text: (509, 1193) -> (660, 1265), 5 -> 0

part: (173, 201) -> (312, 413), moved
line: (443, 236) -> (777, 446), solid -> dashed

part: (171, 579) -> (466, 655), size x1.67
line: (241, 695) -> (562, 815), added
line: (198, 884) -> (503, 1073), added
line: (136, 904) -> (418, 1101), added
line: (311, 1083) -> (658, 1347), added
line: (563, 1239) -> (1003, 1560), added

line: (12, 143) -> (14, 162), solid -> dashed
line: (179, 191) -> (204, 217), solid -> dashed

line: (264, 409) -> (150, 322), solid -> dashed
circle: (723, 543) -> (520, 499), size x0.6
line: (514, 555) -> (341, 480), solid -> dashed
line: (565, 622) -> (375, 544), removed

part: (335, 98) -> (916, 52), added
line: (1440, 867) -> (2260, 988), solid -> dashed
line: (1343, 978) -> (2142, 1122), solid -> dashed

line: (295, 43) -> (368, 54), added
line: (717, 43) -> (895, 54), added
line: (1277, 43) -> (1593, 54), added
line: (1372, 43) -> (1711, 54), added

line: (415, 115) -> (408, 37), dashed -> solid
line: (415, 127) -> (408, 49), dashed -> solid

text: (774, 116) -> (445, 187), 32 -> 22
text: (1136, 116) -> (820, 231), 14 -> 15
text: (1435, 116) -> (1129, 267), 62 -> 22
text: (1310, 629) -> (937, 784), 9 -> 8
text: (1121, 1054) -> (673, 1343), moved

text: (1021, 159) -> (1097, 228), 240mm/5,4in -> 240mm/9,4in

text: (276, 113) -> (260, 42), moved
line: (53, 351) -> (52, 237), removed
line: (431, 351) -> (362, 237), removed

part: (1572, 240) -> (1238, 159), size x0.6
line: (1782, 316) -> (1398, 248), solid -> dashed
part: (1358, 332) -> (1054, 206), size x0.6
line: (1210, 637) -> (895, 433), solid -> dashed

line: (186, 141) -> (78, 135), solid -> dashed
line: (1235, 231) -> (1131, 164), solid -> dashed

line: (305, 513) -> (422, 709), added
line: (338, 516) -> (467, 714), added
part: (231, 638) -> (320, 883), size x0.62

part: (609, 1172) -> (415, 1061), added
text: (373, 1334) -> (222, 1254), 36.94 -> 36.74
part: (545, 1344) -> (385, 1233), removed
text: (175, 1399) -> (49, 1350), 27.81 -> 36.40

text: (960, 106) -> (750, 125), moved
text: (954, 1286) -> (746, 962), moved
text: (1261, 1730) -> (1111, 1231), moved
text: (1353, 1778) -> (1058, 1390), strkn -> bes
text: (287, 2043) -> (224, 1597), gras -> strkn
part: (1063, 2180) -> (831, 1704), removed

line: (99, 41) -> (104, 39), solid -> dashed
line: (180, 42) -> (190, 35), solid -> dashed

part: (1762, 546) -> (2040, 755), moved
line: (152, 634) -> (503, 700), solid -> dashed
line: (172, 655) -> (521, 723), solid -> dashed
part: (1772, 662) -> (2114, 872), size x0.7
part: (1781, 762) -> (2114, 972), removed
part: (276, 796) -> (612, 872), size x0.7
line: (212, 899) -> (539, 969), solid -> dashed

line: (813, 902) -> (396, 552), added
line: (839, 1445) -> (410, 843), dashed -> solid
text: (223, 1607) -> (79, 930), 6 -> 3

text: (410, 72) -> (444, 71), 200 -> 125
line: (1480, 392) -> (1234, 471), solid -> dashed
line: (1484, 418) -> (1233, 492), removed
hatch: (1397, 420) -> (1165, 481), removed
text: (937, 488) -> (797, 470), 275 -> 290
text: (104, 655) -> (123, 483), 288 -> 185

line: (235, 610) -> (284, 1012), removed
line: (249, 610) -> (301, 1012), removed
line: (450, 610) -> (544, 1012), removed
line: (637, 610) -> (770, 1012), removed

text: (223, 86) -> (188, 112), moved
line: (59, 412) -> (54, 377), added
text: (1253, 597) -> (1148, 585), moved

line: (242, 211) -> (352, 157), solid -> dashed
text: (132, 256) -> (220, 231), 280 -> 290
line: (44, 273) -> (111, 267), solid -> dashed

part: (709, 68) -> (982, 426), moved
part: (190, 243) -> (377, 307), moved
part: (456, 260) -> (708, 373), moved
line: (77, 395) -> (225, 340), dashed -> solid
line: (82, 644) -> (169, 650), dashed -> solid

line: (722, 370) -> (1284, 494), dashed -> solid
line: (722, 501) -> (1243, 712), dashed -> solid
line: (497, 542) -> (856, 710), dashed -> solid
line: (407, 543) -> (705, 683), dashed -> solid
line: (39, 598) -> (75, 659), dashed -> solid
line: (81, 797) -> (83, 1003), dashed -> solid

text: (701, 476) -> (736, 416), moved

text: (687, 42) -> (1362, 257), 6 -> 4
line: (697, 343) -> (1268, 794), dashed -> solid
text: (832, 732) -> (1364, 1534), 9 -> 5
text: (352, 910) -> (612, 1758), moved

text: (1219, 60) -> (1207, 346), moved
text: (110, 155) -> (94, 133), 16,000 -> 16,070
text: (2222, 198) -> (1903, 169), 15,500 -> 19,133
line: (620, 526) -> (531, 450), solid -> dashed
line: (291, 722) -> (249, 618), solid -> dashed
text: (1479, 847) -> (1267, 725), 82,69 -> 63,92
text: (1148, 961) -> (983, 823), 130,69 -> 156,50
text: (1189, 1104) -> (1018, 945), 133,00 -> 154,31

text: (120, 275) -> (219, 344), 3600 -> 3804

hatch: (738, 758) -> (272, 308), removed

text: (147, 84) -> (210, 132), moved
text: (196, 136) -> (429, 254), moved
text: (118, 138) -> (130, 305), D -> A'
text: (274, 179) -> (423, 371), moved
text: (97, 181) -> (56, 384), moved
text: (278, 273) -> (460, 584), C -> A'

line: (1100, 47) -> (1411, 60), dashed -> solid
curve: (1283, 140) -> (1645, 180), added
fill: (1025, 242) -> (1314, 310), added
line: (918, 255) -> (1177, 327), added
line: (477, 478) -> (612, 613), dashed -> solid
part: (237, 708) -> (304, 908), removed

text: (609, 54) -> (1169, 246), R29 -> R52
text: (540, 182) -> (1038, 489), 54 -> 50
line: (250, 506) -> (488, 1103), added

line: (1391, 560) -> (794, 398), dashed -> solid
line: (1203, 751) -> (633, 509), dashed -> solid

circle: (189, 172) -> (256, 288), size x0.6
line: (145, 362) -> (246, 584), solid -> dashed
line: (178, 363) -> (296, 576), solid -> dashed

....

_Assigned task:_
Transcribe the whole listing above exactly, leaving nothing out.

_Written reply:_
text: (509, 1193) -> (660, 1265), 5 -> 0

part: (173, 201) -> (312, 413), moved
line: (443, 236) -> (777, 446), solid -> dashed

part: (171, 579) -> (466, 655), size x1.67
line: (241, 695) -> (562, 815), added
line: (198, 884) -> (503, 1073), added
line: (136, 904) -> (418, 1101), added
line: (311, 1083) -> (658, 1347), added
line: (563, 1239) -> (1003, 1560), added

line: (12, 143) -> (14, 162), solid -> dashed
line: (179, 191) -> (204, 217), solid -> dashed

line: (264, 409) -> (150, 322), solid -> dashed
circle: (723, 543) -> (520, 499), size x0.6
line: (514, 555) -> (341, 480), solid -> dashed
line: (565, 622) -> (375, 544), removed

part: (335, 98) -> (916, 52), added
line: (1440, 867) -> (2260, 988), solid -> dashed
line: (1343, 978) -> (2142, 1122), solid -> dashed

line: (295, 43) -> (368, 54), added
line: (717, 43) -> (895, 54), added
line: (1277, 43) -> (1593, 54), added
line: (1372, 43) -> (1711, 54), added

line: (415, 115) -> (408, 37), dashed -> solid
line: (415, 127) -> (408, 49), dashed -> solid

text: (774, 116) -> (445, 187), 32 -> 22
text: (1136, 116) -> (820, 231), 14 -> 15
text: (1435, 116) -> (1129, 267), 62 -> 22
text: (1310, 629) -> (937, 784), 9 -> 8
text: (1121, 1054) -> (673, 1343), moved

text: (1021, 159) -> (1097, 228), 240mm/5,4in -> 240mm/9,4in

text: (276, 113) -> (260, 42), moved
line: (53, 351) -> (52, 237), removed
line: (431, 351) -> (362, 237), removed

part: (1572, 240) -> (1238, 159), size x0.6
line: (1782, 316) -> (1398, 248), solid -> dashed
part: (1358, 332) -> (1054, 206), size x0.6
line: (1210, 637) -> (895, 433), solid -> dashed

line: (186, 141) -> (78, 135), solid -> dashed
line: (1235, 231) -> (1131, 164), solid -> dashed

line: (305, 513) -> (422, 709), added
line: (338, 516) -> (467, 714), added
part: (231, 638) -> (320, 883), size x0.62

part: (609, 1172) -> (415, 1061), added
text: (373, 1334) -> (222, 1254), 36.94 -> 36.74
part: (545, 1344) -> (385, 1233), removed
text: (175, 1399) -> (49, 1350), 27.81 -> 36.40

text: (960, 106) -> (750, 125), moved
text: (954, 1286) -> (746, 962), moved
text: (1261, 1730) -> (1111, 1231), moved
text: (1353, 1778) -> (1058, 1390), strkn -> bes
text: (287, 2043) -> (224, 1597), gras -> strkn
part: (1063, 2180) -> (831, 1704), removed

line: (99, 41) -> (104, 39), solid -> dashed
line: (180, 42) -> (190, 35), solid -> dashed

part: (1762, 546) -> (2040, 755), moved
line: (152, 634) -> (503, 700), solid -> dashed
line: (172, 655) -> (521, 723), solid -> dashed
part: (1772, 662) -> (2114, 872), size x0.7
part: (1781, 762) -> (2114, 972), removed
part: (276, 796) -> (612, 872), size x0.7
line: (212, 899) -> (539, 969), solid -> dashed

line: (813, 902) -> (396, 552), added
line: (839, 1445) -> (410, 843), dashed -> solid
text: (223, 1607) -> (79, 930), 6 -> 3

text: (410, 72) -> (444, 71), 200 -> 125
line: (1480, 392) -> (1234, 471), solid -> dashed
line: (1484, 418) -> (1233, 492), removed
hatch: (1397, 420) -> (1165, 481), removed
text: (937, 488) -> (797, 470), 275 -> 290
text: (104, 655) -> (123, 483), 288 -> 185

line: (235, 610) -> (284, 1012), removed
line: (249, 610) -> (301, 1012), removed
line: (450, 610) -> (544, 1012), removed
line: (637, 610) -> (770, 1012), removed

text: (223, 86) -> (188, 112), moved
line: (59, 412) -> (54, 377), added
text: (1253, 597) -> (1148, 585), moved

line: (242, 211) -> (352, 157), solid -> dashed
text: (132, 256) -> (220, 231), 280 -> 290
line: (44, 273) -> (111, 267), solid -> dashed

part: (709, 68) -> (982, 426), moved
part: (190, 243) -> (377, 307), moved
part: (456, 260) -> (708, 373), moved
line: (77, 395) -> (225, 340), dashed -> solid
line: (82, 644) -> (169, 650), dashed -> solid

line: (722, 370) -> (1284, 494), dashed -> solid
line: (722, 501) -> (1243, 712), dashed -> solid
line: (497, 542) -> (856, 710), dashed -> solid
line: (407, 543) -> (705, 683), dashed -> solid
line: (39, 598) -> (75, 659), dashed -> solid
line: (81, 797) -> (83, 1003), dashed -> solid

text: (701, 476) -> (736, 416), moved

text: (687, 42) -> (1362, 257), 6 -> 4
line: (697, 343) -> (1268, 794), dashed -> solid
text: (832, 732) -> (1364, 1534), 9 -> 5
text: (352, 910) -> (612, 1758), moved

text: (1219, 60) -> (1207, 346), moved
text: (110, 155) -> (94, 133), 16,000 -> 16,070
text: (2222, 198) -> (1903, 169), 15,500 -> 19,133
line: (620, 526) -> (531, 450), solid -> dashed
line: (291, 722) -> (249, 618), solid -> dashed
text: (1479, 847) -> (1267, 725), 82,69 -> 63,92
text: (1148, 961) -> (983, 823), 130,69 -> 156,50
text: (1189, 1104) -> (1018, 945), 133,00 -> 154,31

text: (120, 275) -> (219, 344), 3600 -> 3804

hatch: (738, 758) -> (272, 308), removed

text: (147, 84) -> (210, 132), moved
text: (196, 136) -> (429, 254), moved
text: (118, 138) -> (130, 305), D -> A'
text: (274, 179) -> (423, 371), moved
text: (97, 181) -> (56, 384), moved
text: (278, 273) -> (460, 584), C -> A'

line: (1100, 47) -> (1411, 60), dashed -> solid
curve: (1283, 140) -> (1645, 180), added
fill: (1025, 242) -> (1314, 310), added
line: (918, 255) -> (1177, 327), added
line: (477, 478) -> (612, 613), dashed -> solid
part: (237, 708) -> (304, 908), removed

text: (609, 54) -> (1169, 246), R29 -> R52
text: (540, 182) -> (1038, 489), 54 -> 50
line: (250, 506) -> (488, 1103), added

line: (1391, 560) -> (794, 398), dashed -> solid
line: (1203, 751) -> (633, 509), dashed -> solid

circle: (189, 172) -> (256, 288), size x0.6
line: (145, 362) -> (246, 584), solid -> dashed
line: (178, 363) -> (296, 576), solid -> dashed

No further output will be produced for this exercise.